This originally came up in an earlier blog comment but it’s an interesting question and one not necessarily one restricted to the changes driven by deep learning training and other often GPU-hosted workloads. This trend has been underway for a long time and is more obvious when looking at networking which was your example as well. When configuring systems, it’s very important that the most expensive components are the limiting resource. Servers are, by far, the largest cost in a data center. Networking costs tend to run down around 15%. It would be nuts to allow an expensive server to be underutilized because the network was the bottleneck. You can’t allow a ~15% cost to block utilization on a ~60% cost.
This make perfect sense and actually the basic rule goes back to manufacturing assembly line design dating way before data centers. If your manufacturing process uses one particularly expensive machine during the process, then you want that machine to be fully utilized. If you can’t fully utilize that machine due to some less expensive resource being the bottleneck, it’s a bad design.
The same is true in data centers design. You want the most expensive resource to be fully utilized. Servers cost far more than networking so any design that allows the workloads to bottleneck on networking is a poor design. As easy as this is to understand, for the decades prior to cloud computing, networking almost always was the bottleneck. This is partly because Cisco, and to a lesser extent Juniper, were very expensive, vertically integrated suppliers. Consequently, networking margins were far higher than servers and so it was closer to reasonable to bottleneck on networking resources and just about every data center during the pre-cloud era did exactly that.
However, if you look closely at that historical example, even with crazy expensive networking equipment, bottlenecking on it was still didn’t make economic sense. It actually wasn’t the right decision at the time and three big changes have happened since:
1) Cloud providers operate at scale and understand the economics so quickly add networking resources to avoid bottlenecking on networking and not fully utilizing the most expensive component (servers),
2) Cloud providers have the scale and ability to do custom networking hardware designs that drop networking costs dramatically. As networking costs drop, the argument against being bottlenecked on these resources continues to be more obvious. The need to ensure that the network is not the bottleneck becomes increasingly clear as the relative cost of networking is reduce through internal development,
3) Modern workloads are, in many cases, more networking intensive. For the most part, this is just an fact unrelated to the economic argument above. It just means that the ratio of networking resource to servers need to increase to meet the needs of these workloads without bottlenecking on networking resources which we argued above isn’t a good economic decision.
Machine learning is the poster child workload for being network intensive and, since all the rules above continue to apply, the networking resource to server ratio will continue to escalate. This won’t change but I should make a quick note on ML training. The reason it is so network intensive is a single server is way too slow for many training jobs. If a single server can’t train fast enough, then multiple servers have to be used. Because training is a tightly connected workload, there is a lot of networking traffic in this model.
In perhaps an obvious prediction since the process is already well underway: custom hardware or GPUs will be added to servers in large numbers with specialized, inside-the-server interconnects. For these workloads, the general purpose CPUs will become just schedulers and coordinators for large numbers of specialized ASICS and the overall training workload that a single server can handle will go up. Clearly these training workloads are growing very fast but I suspect that specialized hardware with libraries and frameworks that exploit them will allow a greater percentage of these workloads to run single server.
This will slightly relieve the pressure to accelerate the growth of networking resources so I mention it here. However, the rule above that networking shouldn’t be the bottleneck, stays true and the network resources will continue to grow fast.

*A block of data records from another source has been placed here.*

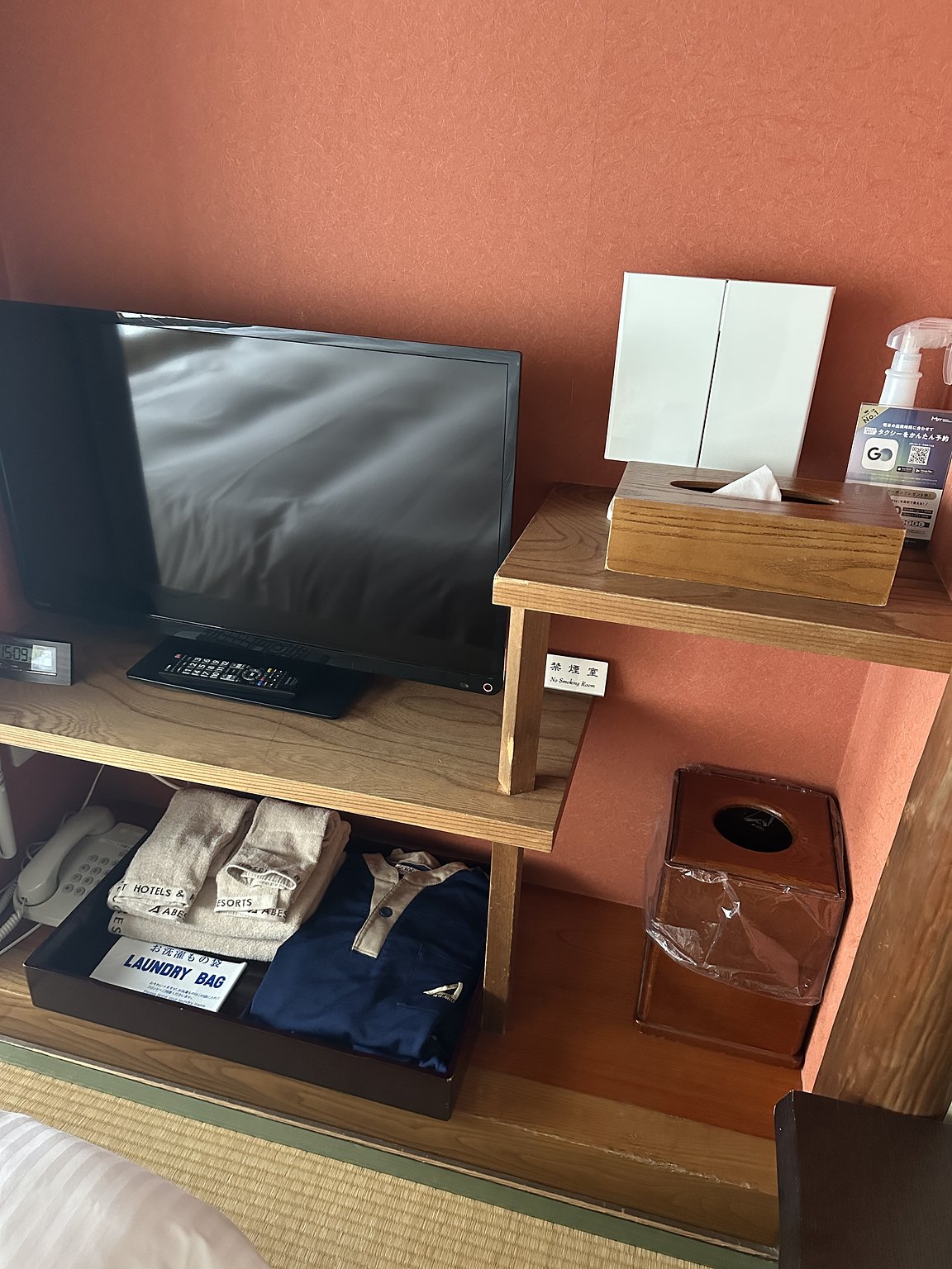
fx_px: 880
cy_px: 634
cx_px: 476
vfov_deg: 71.6
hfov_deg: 56.8
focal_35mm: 24
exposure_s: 1/43
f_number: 1.78
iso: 1000
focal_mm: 6.86
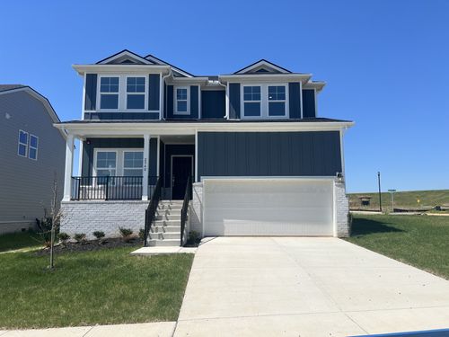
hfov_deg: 67.3
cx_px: 224
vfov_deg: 53.1
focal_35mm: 26
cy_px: 168
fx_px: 337
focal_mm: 5.7
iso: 50
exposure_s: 1/5882
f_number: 1.5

In summary, the need to recover from old designs from the Cisco-era means that networking resource need to “catch up” means more networking growth. The massive growth of machine learning workloads will partly be satisfied by custom ASICs investments but not fully and, consequently, networking requirements continue to grow fast. Networking resources cost less than server resources so networking should never be the bottleneck resource.
When all these factors are considered together, the need to increase the ratio of networking resources to server resources will continue for years to come. The move from 10G to 25G/40G happened in a fraction of the time needed for the industry to move from 1G to 10G. Network resources need to continue to accelerate partly because of new workloads like machine learning training but more conventional workloads are drivers of this change as well. The net? It’s a good time to be designing, building or selling machine learning ASICs or networking components.